The revised ordinance would still allow the city to impound property that is left unattended and any property that is in excess of the 60 gallons.

Council members and city attorneys said earlier this month the amendments are aimed at giving the city a way to keep sidewalks clear and accessible while allowing homeless individuals to keep some belongings if there are no other places to store them.

Assistant City Attorney Valerie Flores told the Homelessness and Poverty Committee that the 60-gallon provision was included in the hope of striking “the right balance” but added that “this is sort of uncharted territory” in terms of whether the courts would accept it.

She said the provision is an improvement over the existing law, which “did not allow anything a person couldn’t carry.”

“We do believe this is a lawful ordinance and a court would appreciate the dueling interests that we’re trying to serve and hopefully uphold the ordinance,” Flores said.

The City Council had originally planned to take up the proposed amendments on March 18, but postponed the issue. On the same day, attorneys with the Legal Aid Foundation of Los Angeles submitted a letter to the council voicing concerns that even with the amendments, the ordinance remains unconstitutional and would continue to criminalize homelessness.
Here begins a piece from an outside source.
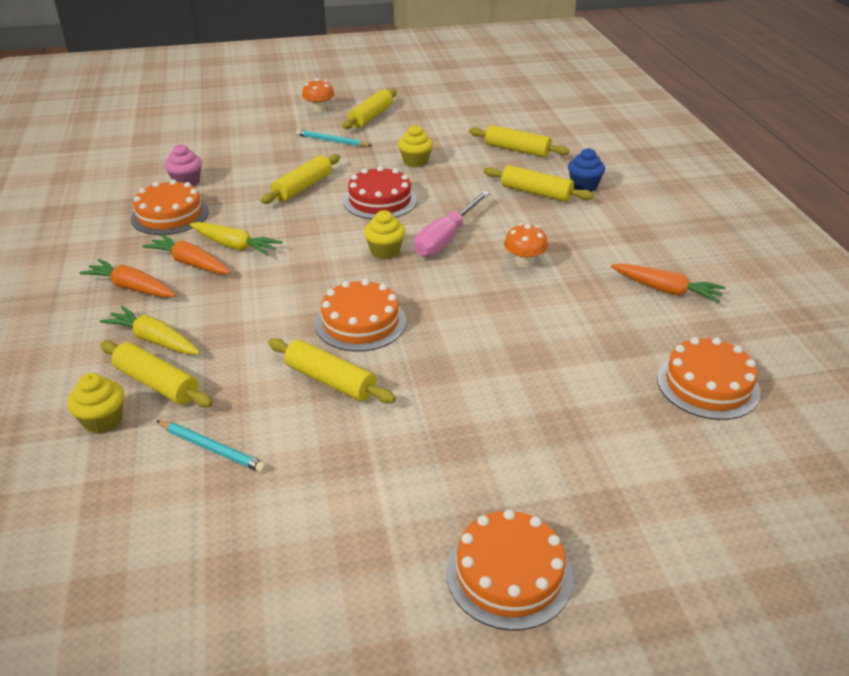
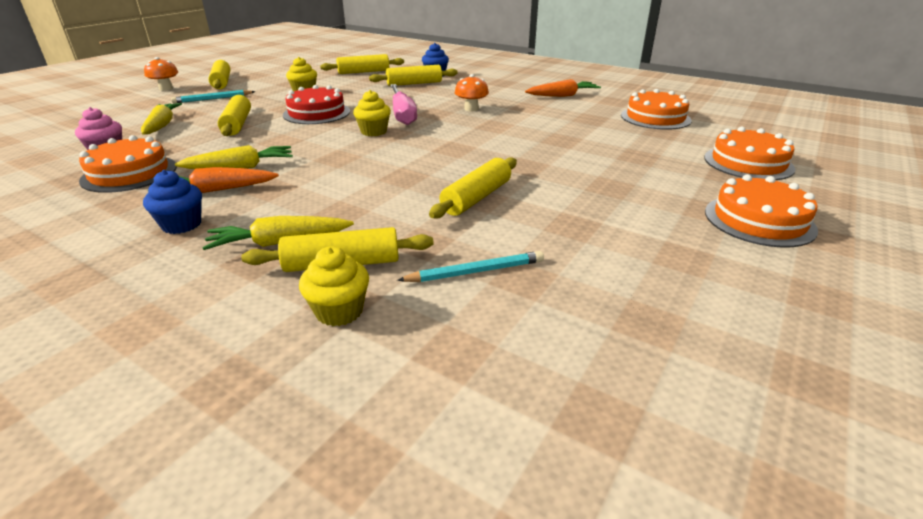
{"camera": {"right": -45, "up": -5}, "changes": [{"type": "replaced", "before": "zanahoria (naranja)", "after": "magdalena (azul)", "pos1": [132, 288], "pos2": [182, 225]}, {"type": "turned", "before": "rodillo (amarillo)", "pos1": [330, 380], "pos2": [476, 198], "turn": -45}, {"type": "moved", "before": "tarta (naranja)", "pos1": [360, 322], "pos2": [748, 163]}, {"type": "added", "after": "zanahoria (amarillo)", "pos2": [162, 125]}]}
“The adoption of the proposed ordinance and the inevitable enforcement creates significant sanctions against homeless people and gives unprecedented authority to city employees and contractors to seize and destroy homeless individuals’ property,” the attorneys wrote. “In doing so, it violates the United States Constitution.”

They added that the proposed ordinance fails to take away criminal penalties, and keeps “significant elements that criminalize homelessness.”

The proposed ordinance could cost the Los Angeles area the remaining $24 million in HUD grants being sought by the city and county’s joint homelessness services authority “at a time when the city and county can scarcely afford to lose a single dollar in federal funding for the homeless,” the attorneys said.

The attorneys’ letter was also copied to Mayor Eric Garcetti, City Attorney Mike Feuer, Los Angeles Homeless Services Authority Executive Director Peter Lynn, and HUD Secretary Julian Castro.